A wave of tenderness rose up in her, so vast she was surprised the earth didn’t shake with it.

“Mike,” she whispered, pushing at his shoulders to turn him around. He was so massively strong. She couldn’t force him to turn to her, but he did. Her heart cracked open a little at the sight of his face, strength warring with suffering, and she leaned forward, pressing her cheek to his. The tears were cool but the skin underneath was burning hot. “Lay your burden down, darling. You’ve carried it for so long. Let it go. It’s not yours to carry.”

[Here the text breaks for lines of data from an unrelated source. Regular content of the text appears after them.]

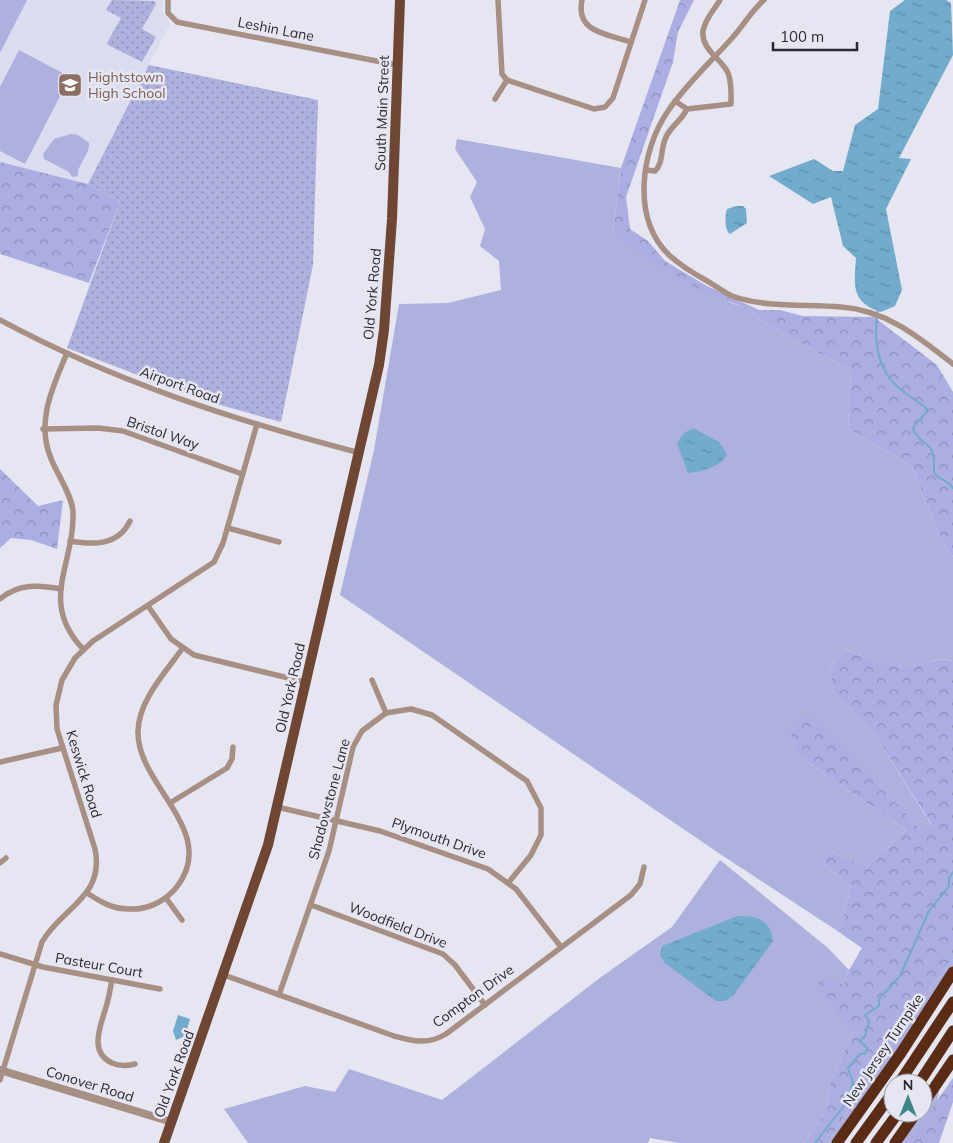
<svg xmlns="http://www.w3.org/2000/svg" width="953" height="1143" font-family="Mulish,sans-serif">
<defs>
<pattern id="forest-crowns" width="20" height="18" patternUnits="userSpaceOnUse" patternTransform="scale(1.25)"><rect width="20" height="18" fill="#acaee3"/><path d="M2 6a3 3 0 1 1 6 0M12 15a3 3 0 1 1 6 0" fill="none" stroke="#8c8eb8"/></pattern>
<pattern id="park-dots" width="8" height="8" patternUnits="userSpaceOnUse" patternTransform="scale(1.25)"><rect width="8" height="8" fill="#aeb0de"/><path d="M2 2h.1M6 6h.1" fill="none" stroke="#8e8fb4" stroke-width="1.8" stroke-linecap="round"/></pattern>
<pattern id="water-ripples" width="26" height="14" patternUnits="userSpaceOnUse" patternTransform="scale(1.25)"><rect width="26" height="14" fill="#72abcb"/><path d="M2 4q2-2 4 0t4 0M15 11q2-2 4 0t4 0" fill="none" stroke="#5e8ba5"/></pattern>
</defs>
<rect width="100%" height="100%" fill="#e5e6f1"/>
<path fill="#dbdcef" d="M0 0H163L162 11 170 24 88 184 0 162Z"/>
<g fill="#aeb0de">
<path d="M0 0H27L0 53Z"/>
<path d="M19 50 70 77 25 164 0 151V87Z"/>
<path d="M71 134 78 135 89 143C90 155 77 164 78 176L72 177 69 172 44 159 43 154 54 139Z"/>
<path d="M457 139 621 168 613 235 731 303 751 310 765 323 851 371 848 429 911 465 941 539 953 557V661C933 656 928 666 911 667 896 669 859 656 845 649L830 667 833 691 874 733 932 826 921 830 822 724 800 757 906 830 868 866 829 852 823 864 851 886 842 922 836 930 720 854 340 595 374 450 399 304 448 303 501 290 499 261 480 246 485 229 470 197 477 182 455 149Z"/>
<path d="M720 860 828 948 849 970 844 986 853 1031 830 1084 827 1110 804 1143H679L650 1138 648 1143H248L224 1109 305 1086 335 1092 349 1069 442 1100 601 977 672 927Z"/>
<path d="M953 959V978L837 1143H828L890 1039Z"/>
<path d="M943 1071 937 1102 907 1143H892L913 1113H923V1099Z"/>
</g>
<g fill="url(#forest-crowns)">
<path d="M680 0H694L678 32 673 62 626 197 630 229 648 241 665 261 705 285 759 310H780L803 316 874 317 937 365 953 392V557L941 539 911 465 848 429 851 371 765 323 751 310 701 291 613 235 621 168Z"/>
<path d="M0 162 88 184 120 202 89 283 0 254Z"/>
<path d="M0 469 38 506 63 500 57 549 31 540 11 538 0 548Z"/>
<path d="M845 649C858 656 898 669 912 667 928 664 936 657 953 661V959L890 1039 828 1143H804L827 1110 830 1084 853 1031 817 985 824 977 844 985 849 970 862 948 836 930 842 922 851 886 823 864 829 852 868 866 906 830 800 757 791 734 804 715 822 723 921 830 932 825 874 733 833 691 830 667Z"/>
<path d="M953 1078V1102L939 1143H907Z"/>
</g>
<g fill="url(#park-dots)">
<path d="M112 0 155 1 156 4 142 29 156 37 142 62 108 45 107 43 121 18 106 10Z"/>
<path d="M149 65 318 100 313 265 281 422 206 401 67 348 120 202 88 184Z"/>
</g>
<g fill="url(#water-ripples)">
<path d="M905 0H946L951 3 953 55 899 158 911 159 886 209 902 290 895 306 881 312C851 302 854 286 856 258L843 246 831 197 813 204 769 176 814 159 833 171H843L855 125 878 109 890 11Z"/>
<path d="M736 206H743L746 209 747 223 730 234C724 230 725 215 727 209Z"/>
<path d="M693 428 719 442 727 454C722 467 701 472 688 473L677 443 684 433Z"/>
<path d="M738 916C757 916 770 919 773 941L733 996 725 1001H716L665 963 660 956 662 946Z"/>
<path d="M178 1015 190 1019 185 1036 176 1040 173 1031Z"/>
</g>
<g fill="none" stroke-linecap="round" stroke-linejoin="round">
<g stroke="#72abcb" stroke-width="2">
<path d="M878 309C873 337 876 369 899 388 908 396 918 401 927 409 925 418 916 420 913 429 925 453 935 435 934 473 939 480 948 479 953 488"/>
<path d="M815 1143 847 1102 853 1082 848 1068 860 1054 866 1053 867 1048 860 1041 865 1036 869 1021 865 1015 879 1006V999L900 976 929 911 949 886V878L953 872"/>
</g>
<g stroke="#a78f84" stroke-width="5.5">
<path d="M168 0V13L177 22 397 65"/>
<path d="M498 0 502 74 507 80"/>
<path d="M582 0C575 33 608 34 631 42"/>
<path d="M764 0C751 11 744 25 733 37 711 62 687 83 668 111 641 150 631 218 669 255 680 265 696 275 709 282 717 287 724 292 732 296 765 308 807 304 841 307 886 310 919 337 953 364"/>
<path d="M507 80 594 109 605 107 613 98 645 0"/>
<path d="M495 99 507 80"/>
<path d="M675 101 687 109 731 104C731 94 732 83 728 73 722 59 701 50 703 31 705 19 714 10 720 0"/>
<path d="M646 170 655 171C664 162 660 149 666 137 671 126 682 120 687 109"/>
<path d="M0 320C113 381 236 421 360 453"/>
<path d="M67 353C52 388 35 424 52 461 59 477 71 494 73 511 75 565 38 601 83 649"/>
<path d="M43 429 98 428 123 431 242 474"/>
<path d="M228 528 279 542"/>
<path d="M70 541C93 545 118 546 130 521"/>
<path d="M0 599C19 583 39 585 61 589"/>
<path d="M148 606 171 639 194 655 305 682"/>
<path d="M372 680 386 713"/>
<path d="M0 762 62 748"/>
<path d="M170 803 227 768 232 759 233 747"/>
<path d="M277 807 380 831 488 869 516 889 561 947"/>
<path d="M0 863 6 858"/>
<path d="M87 893C101 902 112 909 129 909 147 910 164 902 176 888 221 832 136 785 138 731 139 700 165 673 182 649"/>
<path d="M166 898 182 920"/>
<path d="M311 905 443 954 455 965 485 1005"/>
<path d="M0 954 43 967 160 989"/>
<path d="M224 975 394 1036C413 1041 428 1045 446 1034L631 895 640 884 644 867"/>
<path d="M112 980C110 989 109 998 106 1007 101 1025 88 1052 112 1063 119 1066 127 1066 135 1064"/>
<path d="M279 995 329 851 353 747 362 731 386 713 411 709 432 715 527 781 541 808V835L531 855 509 882"/>
<path d="M0 1080 42 942C61 908 105 897 95 849L57 729 56 705 62 680 75 658 93 641 214 562 223 543 257 424"/>
</g>
<path stroke="#a78f84" stroke-width="8" d="M0 1070 172 1122"/>
<path stroke="#6f4634" stroke-width="10" d="M164 1143 268 845 379 365 384 330 392 219 400 0"/>
<g stroke="#5a2c16" stroke-width="11">
<path d="M899 1083 953 1002"/>
<path d="M919 1083 953 1031"/>
<path d="M923 1104 953 1060"/>
<path d="M837 1143 901 1053 953 972"/>
<path d="M856 1143 893 1092"/>
<path d="M876 1143 898 1113"/>
<path d="M895 1143 916 1113"/>
</g>
</g>
<defs>
<symbol id="school-square" viewBox="-11 -11 22 22"><rect x="-9" y="-9" width="18" height="18" rx="4" fill="#8d6e63" stroke="#e5e6f1"/><path d="M0-5L7-2L0 1L-7-2ZM-4 1L0 2.5L4 1V4Q0 6-4 4Z" fill="#fff"/></symbol>
</defs>
<g fill-rule="evenodd">
<use href="#school-square" x="56" y="71" width="28" height="28"/>
</g>
<g text-anchor="middle" stroke-width="5" stroke-linejoin="round" paint-order="stroke">
<g font-size="14" fill="#2a2a2f" stroke="#e5e6f1">
<text transform="translate(276 29) rotate(11)" y="5">Leshin Lane</text>
<text transform="translate(382 113) rotate(-88)" y="5">South Main Street</text>
<text transform="translate(372 294) rotate(-85)" y="5">Old York Road</text>
<text transform="translate(180 385) rotate(20)" y="5">Airport Road</text>
<text transform="translate(163 433) rotate(19)" y="5">Bristol Way</text>
<text transform="translate(290 688) rotate(-77)" y="5">Old York Road</text>
<text transform="translate(84 774) rotate(73)" y="5">Keswick Road</text>
<text transform="translate(329 799) rotate(-75)" y="5">Shadowstone Lane</text>
<text transform="translate(439 838) rotate(19)" y="5">Plymouth Drive</text>
<text transform="translate(398 925) rotate(21)" y="5">Woodfield Drive</text>
<text transform="translate(99 965) rotate(10)" y="5">Pasteur Court</text>
<text transform="translate(473 996) rotate(-36)" y="5">Compton Drive</text>
<text transform="translate(883 1050) rotate(-56)" y="5">New Jersey Turnpike</text>
<text transform="translate(174 1074) rotate(-70)" y="5">Old York Road</text>
<text transform="translate(90 1084) rotate(17)" y="5">Conover Road</text>
</g>
<g font-size="14" fill="#785e54" stroke="#e5e6f1" text-anchor="start">
<text x="88" y="82">Hightstown<tspan x="88" dy="16">High School</tspan></text>
</g>
</g>
<g transform="translate(908 1098)"><circle r="24" fill="#e5e6f1" stroke="#9a9ba3"/>
<path d="M0-4L9 19L0 12L-9 19Z" fill="#3d8586"/>
<text y="-8" font-size="14" font-weight="bold" text-anchor="middle" fill="#2a2a2f">N</text>
</g>
<path d="M773 42v8h84v-8" fill="none" stroke="#2a2a2f" stroke-width="2.5"/>
<text x="780" y="42" font-size="15" fill="#2a2a2f" stroke="#e5e6f1" stroke-width="4" paint-order="stroke">100 m</text>
</svg>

She was embracing him, arms unable to meet around that enormous chest. Against the inside of her arms and against the skin of her chest, she felt a deep trembling, a ripple of emotions.

“Let it go,” she whispered again, and he shuddered, hard, as something powerful moved through him.

Chloe could almost
see
the iron burden of guilt leave Mike. He seemed almost to levitate for a moment, something dark passing through him and out, and then he turned with her in his arms and bore her down to the mattress.

Startled, Chloe made room for him, instinctively. Her body and her heart opened wide, arms and legs wrapping around him. He was shaking with emotion, so unusual for such a strong and highly controlled man. Chloe could feel the stress of the emotions being released, could feel it in her fingertips, under the palms of her hands, along the front of her body.